Gordy — eldest son of legendary Motown Records founder Berry Gordy — vividly describes how James, frustrated by disappointing sales for his 1982 album “Throwin’ Down” and its accompanying tour, marched into the office of then Motown President Jay Lasker to deliver his next LP. Then he proceeded to pour coke onto Lasker’s desk, snort it, jump on top of said desk, take out his penis — and shove it in Lasker’s face while yelling “Sell my goddamn record!”
Then Gordy reveals that, after the singer left the room, Lasker simply said “Lionel Richie,” effectively signaling that all of Motown’s muscle would now be put behind another one of the label’s stars —and James’ career was never the same.
That’s just some of the juicy tea in the documentary about the artist born James Ambrose Johnson Jr., who died at 56 in 2004 from cardiac and pulmonary failure — with nine different drugs in his system.
One big surprise comes early in the film when it is revealed that at the beginning of his music career, after the Buffalo, New York native fled to Toronto to escape the Navy, James — then going by the name Rickie Mathews — was in a ’60s R&B band with Neil Young called the Mynah Birds. That was until their manager dimed him out for deserting and he ended up in the brig.
Then after stints with other bands, he busted out of the Motown mold in the late ’70s, funking up the legendary label with his Stone City Band culled from his favorite Buffalo musicians. But James wanted his crew to be in hair harmony: “He said, ‘If you wanna be a part of this band, you have to get your braids,’ ” says SCB drummer Lanise Hughes of James’ signature style, which was inspired by an African woman from the Maasai tribe who he met on a plane.
Their drug use went as deep as their grooves. “There was plenty of dope around,” says keyboardist Levi Ruffin Jr. “I think I snorted everything on God’s planet Earth when I was in the band.”

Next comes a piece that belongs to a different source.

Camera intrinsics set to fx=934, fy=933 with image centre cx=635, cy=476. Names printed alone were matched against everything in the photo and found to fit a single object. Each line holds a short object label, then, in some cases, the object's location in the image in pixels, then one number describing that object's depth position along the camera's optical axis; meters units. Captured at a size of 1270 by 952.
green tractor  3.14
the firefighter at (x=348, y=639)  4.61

In archival interview footage throughout the documentary — which will premiere on Showtime later this year — James himself reveals just how much debauchery went down: “We were f–king standing on the verge of insanity in those days. Everybody was snorting cocaine. Everybody was taking quaaludes, drinking Cristal and Dom Perignon champagne, and getting butt naked and doing it in the bathroom.”

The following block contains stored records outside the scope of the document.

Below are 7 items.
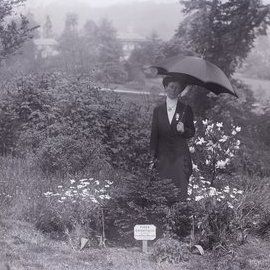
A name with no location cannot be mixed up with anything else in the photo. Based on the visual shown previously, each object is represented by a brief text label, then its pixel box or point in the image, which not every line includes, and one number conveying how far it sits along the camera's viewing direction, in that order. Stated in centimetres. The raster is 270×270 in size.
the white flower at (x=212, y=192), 765
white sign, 612
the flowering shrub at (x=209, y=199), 651
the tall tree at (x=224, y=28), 1719
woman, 673
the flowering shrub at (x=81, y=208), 672
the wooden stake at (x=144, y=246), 627
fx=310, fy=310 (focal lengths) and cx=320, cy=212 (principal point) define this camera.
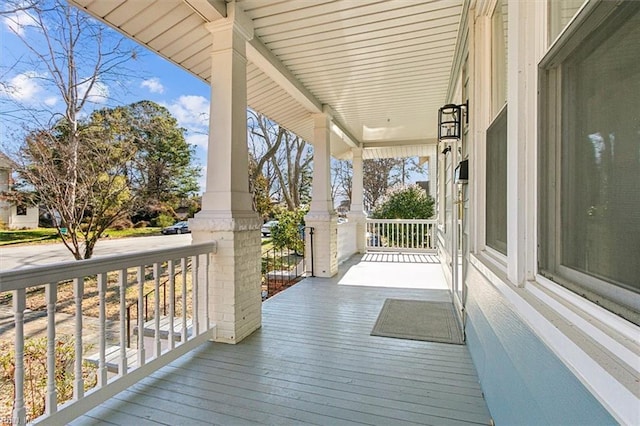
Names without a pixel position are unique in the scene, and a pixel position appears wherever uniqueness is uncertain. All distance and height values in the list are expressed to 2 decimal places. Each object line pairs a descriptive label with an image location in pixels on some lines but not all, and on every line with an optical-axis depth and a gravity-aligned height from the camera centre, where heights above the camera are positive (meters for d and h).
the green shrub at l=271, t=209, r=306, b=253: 8.01 -0.42
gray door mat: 3.04 -1.18
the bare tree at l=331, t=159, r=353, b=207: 18.03 +2.13
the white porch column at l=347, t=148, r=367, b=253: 8.38 +0.19
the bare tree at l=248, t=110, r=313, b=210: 12.16 +2.41
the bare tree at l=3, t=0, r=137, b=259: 5.31 +1.74
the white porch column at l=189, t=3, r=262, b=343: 2.91 +0.27
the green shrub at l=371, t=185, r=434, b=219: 9.42 +0.28
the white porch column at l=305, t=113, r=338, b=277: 5.67 +0.10
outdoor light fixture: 3.18 +0.99
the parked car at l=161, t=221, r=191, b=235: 9.24 -0.39
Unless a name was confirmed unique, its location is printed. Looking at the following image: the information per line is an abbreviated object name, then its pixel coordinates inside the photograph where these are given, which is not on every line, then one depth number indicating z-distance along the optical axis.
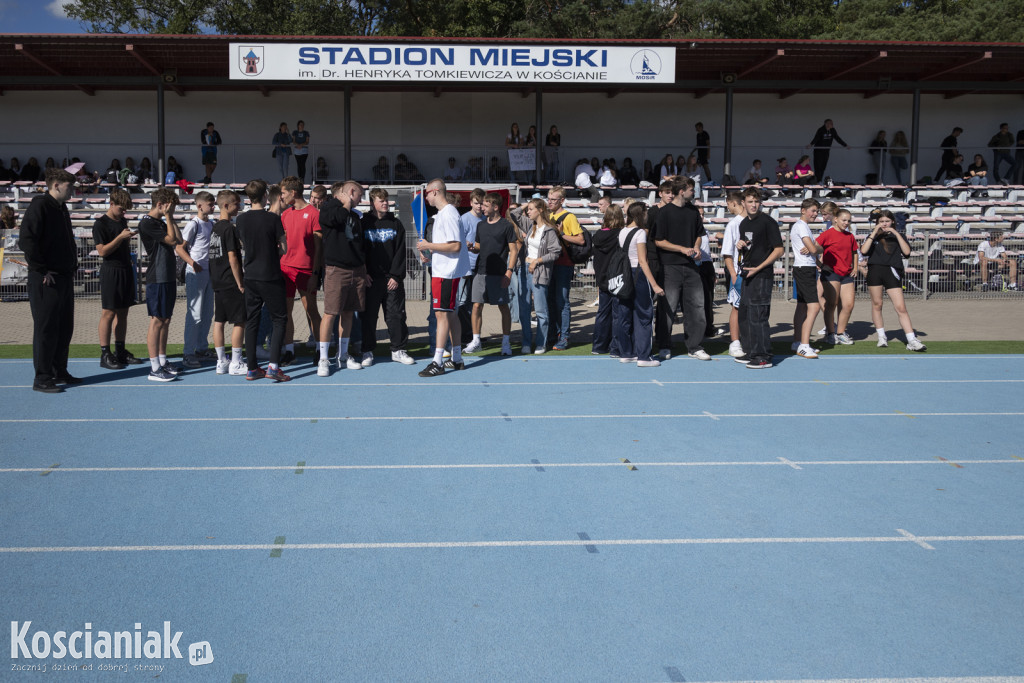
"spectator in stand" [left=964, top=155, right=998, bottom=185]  24.24
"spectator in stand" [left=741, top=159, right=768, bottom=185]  24.06
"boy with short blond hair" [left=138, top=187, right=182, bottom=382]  8.72
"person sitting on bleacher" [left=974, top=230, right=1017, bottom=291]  16.42
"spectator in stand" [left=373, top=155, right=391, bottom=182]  24.22
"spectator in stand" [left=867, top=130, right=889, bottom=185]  26.00
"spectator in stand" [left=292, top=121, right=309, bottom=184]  23.28
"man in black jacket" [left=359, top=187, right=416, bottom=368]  9.75
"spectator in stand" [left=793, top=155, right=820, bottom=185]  23.89
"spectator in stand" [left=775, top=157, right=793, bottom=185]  24.39
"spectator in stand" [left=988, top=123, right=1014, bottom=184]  25.43
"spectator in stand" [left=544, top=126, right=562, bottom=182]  23.84
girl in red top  11.13
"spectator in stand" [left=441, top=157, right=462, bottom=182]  24.44
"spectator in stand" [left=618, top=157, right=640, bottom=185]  23.69
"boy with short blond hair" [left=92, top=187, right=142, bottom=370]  8.78
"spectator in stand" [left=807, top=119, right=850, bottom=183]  24.56
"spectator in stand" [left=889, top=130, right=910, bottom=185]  25.78
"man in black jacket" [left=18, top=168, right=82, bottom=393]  7.94
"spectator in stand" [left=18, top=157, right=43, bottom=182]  23.42
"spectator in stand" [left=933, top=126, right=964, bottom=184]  24.89
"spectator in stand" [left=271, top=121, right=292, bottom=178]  23.38
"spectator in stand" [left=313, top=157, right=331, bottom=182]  24.27
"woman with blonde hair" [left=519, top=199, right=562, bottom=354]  10.70
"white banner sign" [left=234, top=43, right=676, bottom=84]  20.39
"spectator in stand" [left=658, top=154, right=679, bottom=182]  23.80
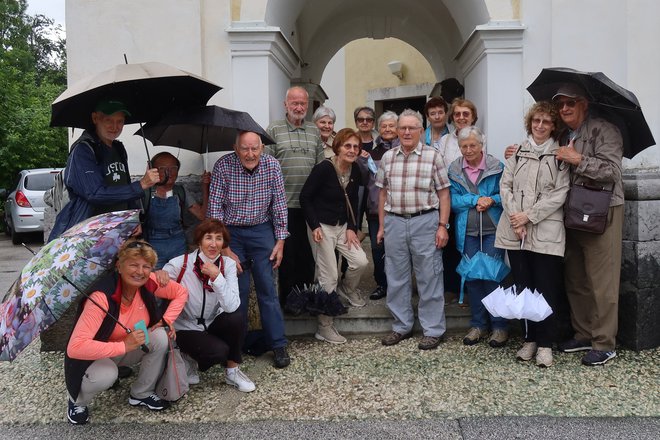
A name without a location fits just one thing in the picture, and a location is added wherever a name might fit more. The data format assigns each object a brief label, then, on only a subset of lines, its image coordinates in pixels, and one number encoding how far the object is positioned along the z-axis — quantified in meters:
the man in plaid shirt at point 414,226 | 4.26
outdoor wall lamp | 13.19
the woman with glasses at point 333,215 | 4.41
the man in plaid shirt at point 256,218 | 4.07
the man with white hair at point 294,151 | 4.55
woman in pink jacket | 3.14
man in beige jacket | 3.79
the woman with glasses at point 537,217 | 3.91
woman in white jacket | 3.63
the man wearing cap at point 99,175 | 3.53
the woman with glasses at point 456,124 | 4.58
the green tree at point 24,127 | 15.02
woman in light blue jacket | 4.25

Although James was indeed a very kinky guy, pushing the boundaries of what women could withstand sexually, he had his own particular limits. “His sexual exploits were more ‘You do that to that person. Let me watch. I wanna orchestrate some s–t over here,’ ” says his ex-wife Tanya Hijazi. “He wasn’t personally involved. He was not that kind of super freak. He didn’t let people touch him. He wasn’t, like, in the orgy — he would watch the orgy.”
But James would meet his super-freak match in Prince, who opened for his punk-funk predecessor on tour in 1980 — when the Purple One was just beginning his revolutionary career — and it turned into one royal rivalry.
“Rick definitely had an attitude with Prince. They just was competing with one another,” says Parliament-Funkadelic bassist Bootsy Collins, who did some shows with them. “They would pull plugs on each other … and [be] getting ready to go to blows.”